Diversidade Em Animação


      Tomorrow is another day--and with it brings the third annual  Diversidade Em Animação (Diversity in Animation) festival in Rio de Janeiro, Brazil (May 6-13, 2011). It's an exciting batch of 23 animated films, award possibilities, tropical sun and a retrospective on J.J. Sedelmaier's The Ambiguously Gay Duo- 11 episodes of subversive genius that SNL hosted here in the states...I've missed Ace and Gary!  It's great that there is a festival dedicated to diversity in animation, hell, in animation at all. It's a hard, lonely existence animating without the comfort and funding of a studio.  Add to that the drive to turn one's lens on the under- represented and it's a pretty damn wonderfully obscure thing.  I find myself making my South American film debut in competition at Diversidade Em Animação with my film 2010 film Motel.  






      I am extremely honored to be in such amazing company at the festival and my only regret is that I'm  in grey Portland and not on hand to enjoy Rio this week (I'm instead attempting to balance directing my feature film debut SPARK, recording the amazing new Mattachine Social record and, um, oh yeah, graduate from University eventually-damn you, midterms). Check out the trailer for the festival below (a shot of Motel pops up with the letter T! Possibly the only acceptable shot they could glean).
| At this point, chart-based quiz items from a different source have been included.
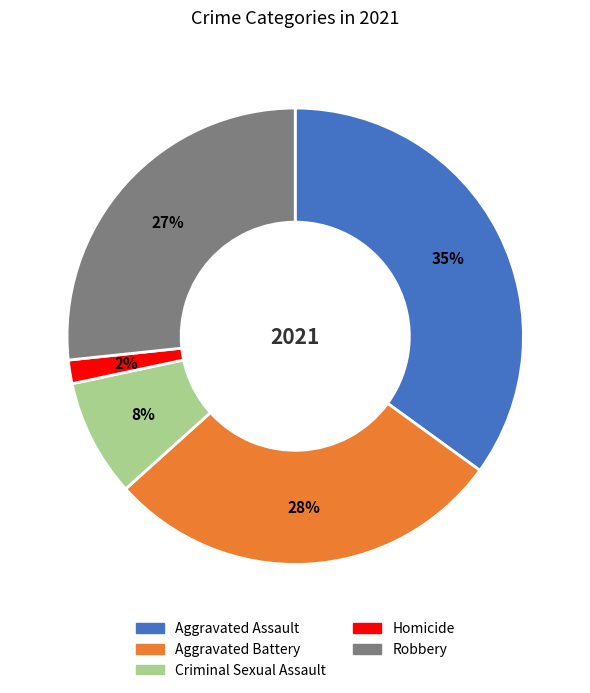

To the nearest percent, what portion does Criminal Sexual Assault represent?

8%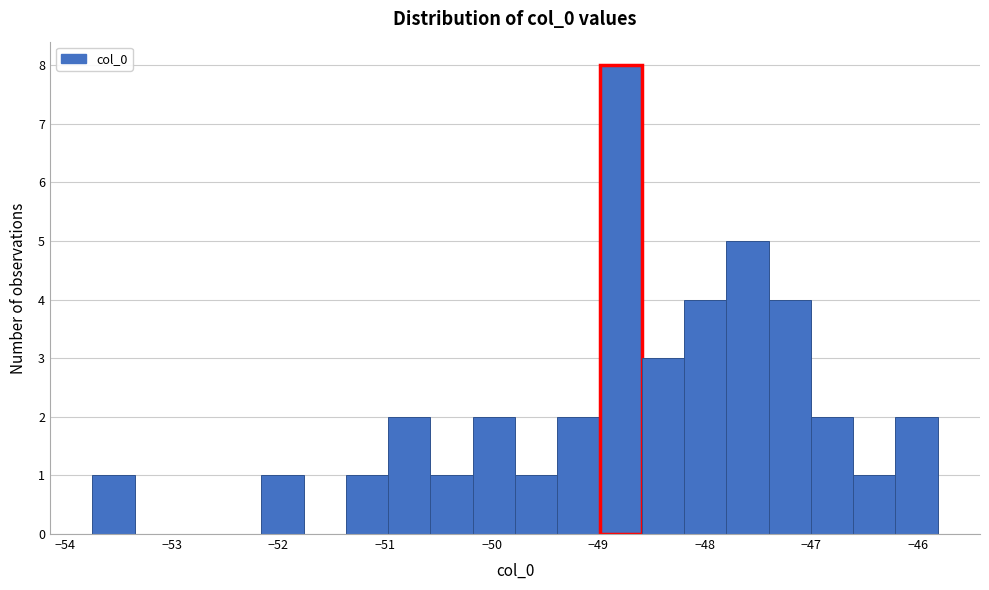

Read against the x-axis, roughly where is the centre of the tallest bar?

-48.8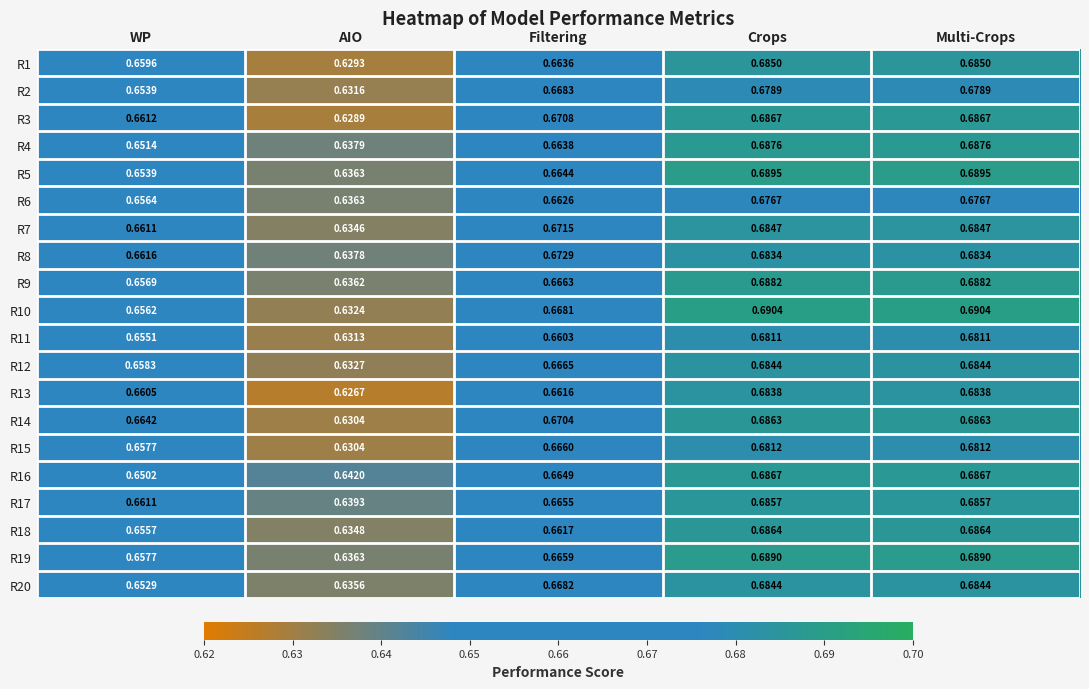

Is the value of R5 at WP greater than the value of R4 at WP?

Yes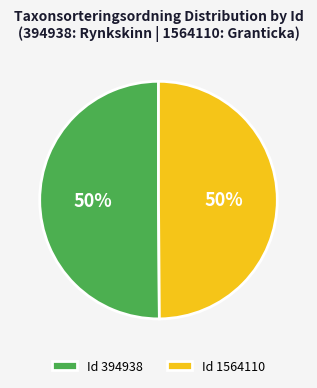

Is it true that Id 394938 is 61% of the pie?

False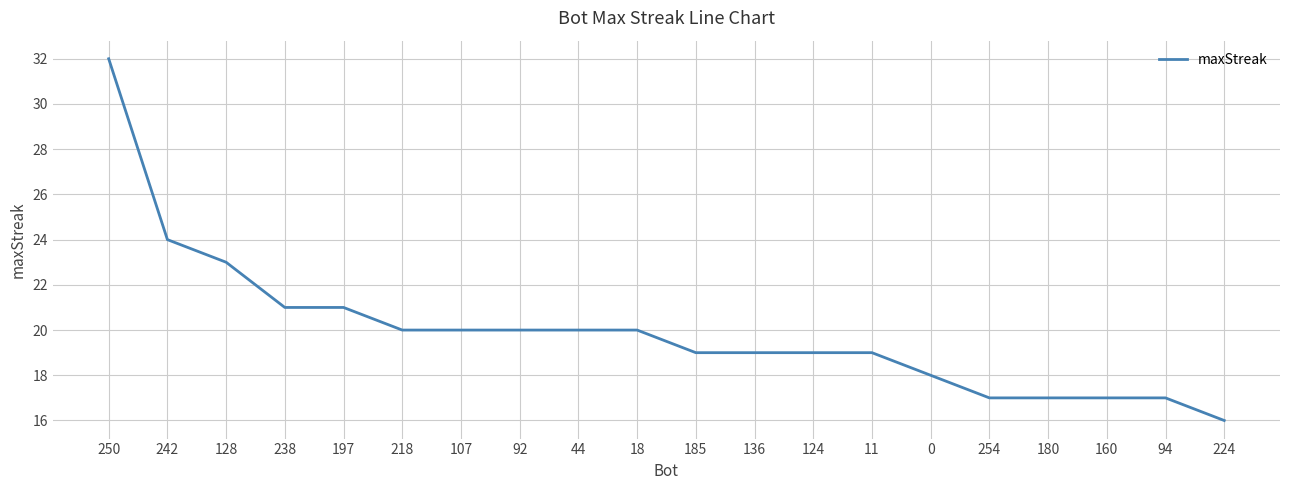

What is the ratio of the value at 180 to the value at 197?

0.8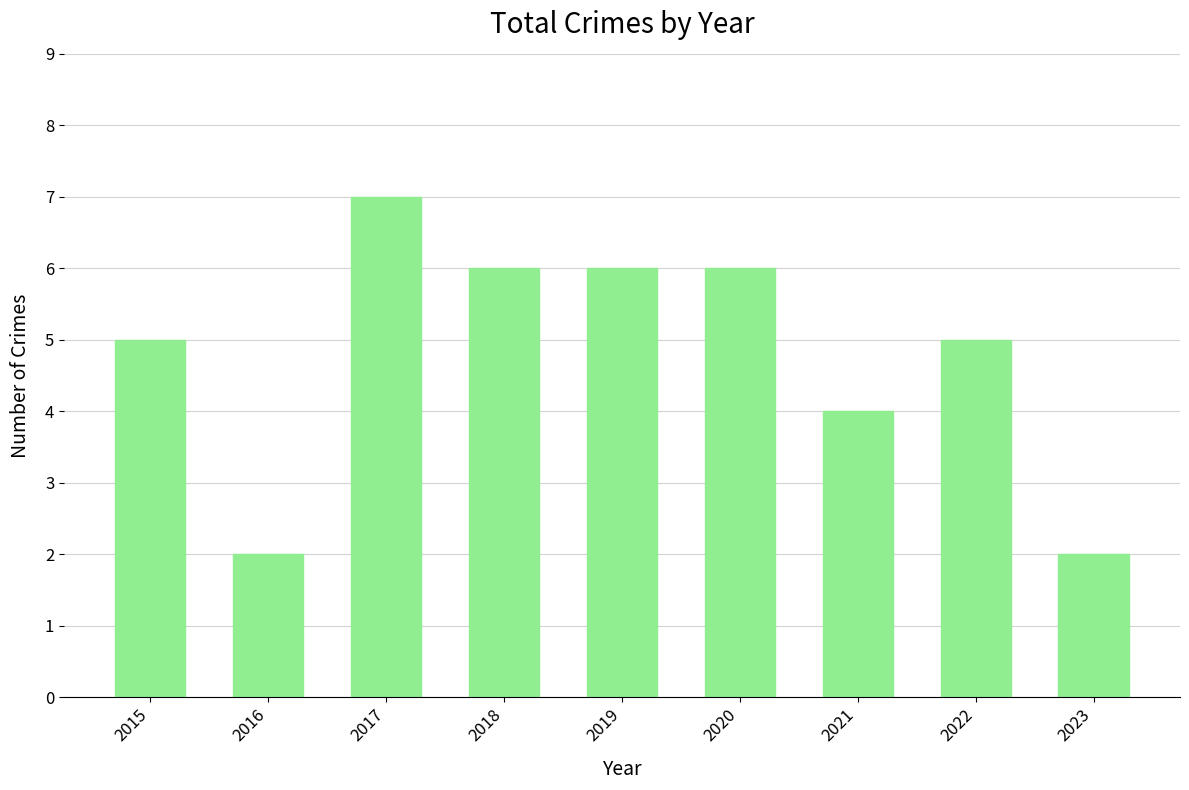

How many values are between 4 and 6?

6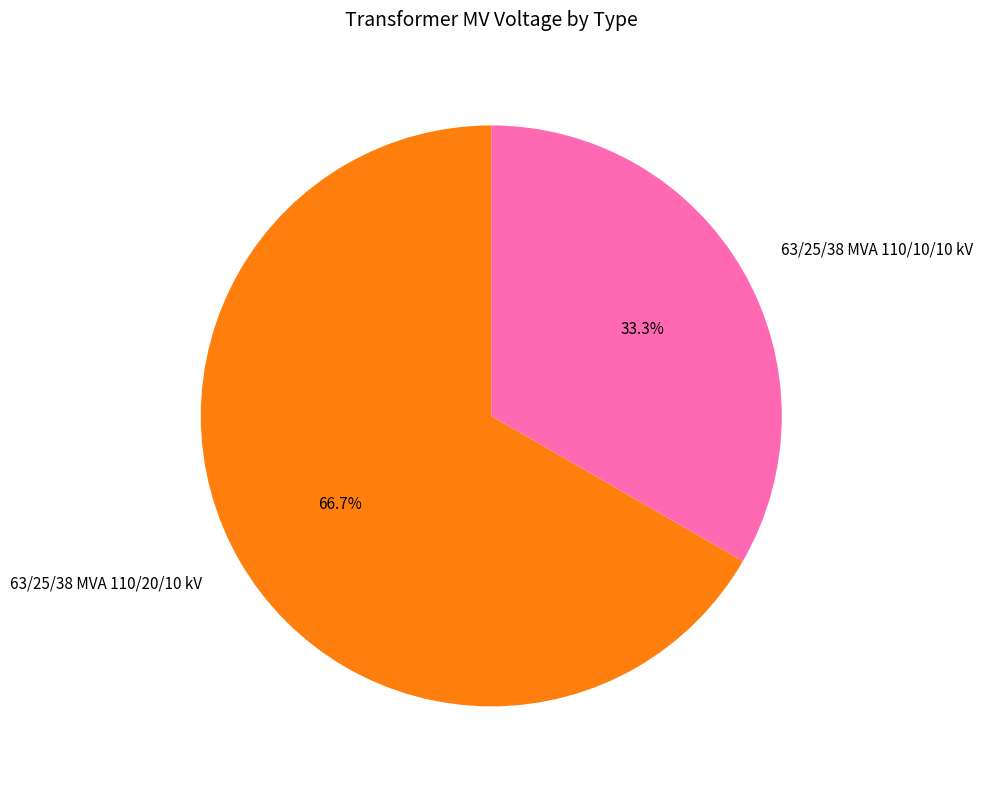

Between 63/25/38 MVA 110/10/10 kV and 63/25/38 MVA 110/20/10 kV, which is larger?

63/25/38 MVA 110/20/10 kV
I wanted to quickly thank the following people who helped me shape Motel into a film that was sought out by the programmers of Diversidade Em Animação: My husband and greatest collaborator Taylor Vineyard, Holly Andres, Grace Carter, Justin Warner, Matthew Kern,  Jon Miller and Paul Davidson.  In some way these people all had a hand in the creation of Motel, supporting me, telling me when it was not good enough (and it wasn't), and hauling heavy ass equipment to galleries to set up the instillation version of the film with me in the summer heat. Thank you all. Fingers crossed.  Perhaps awards are in our future.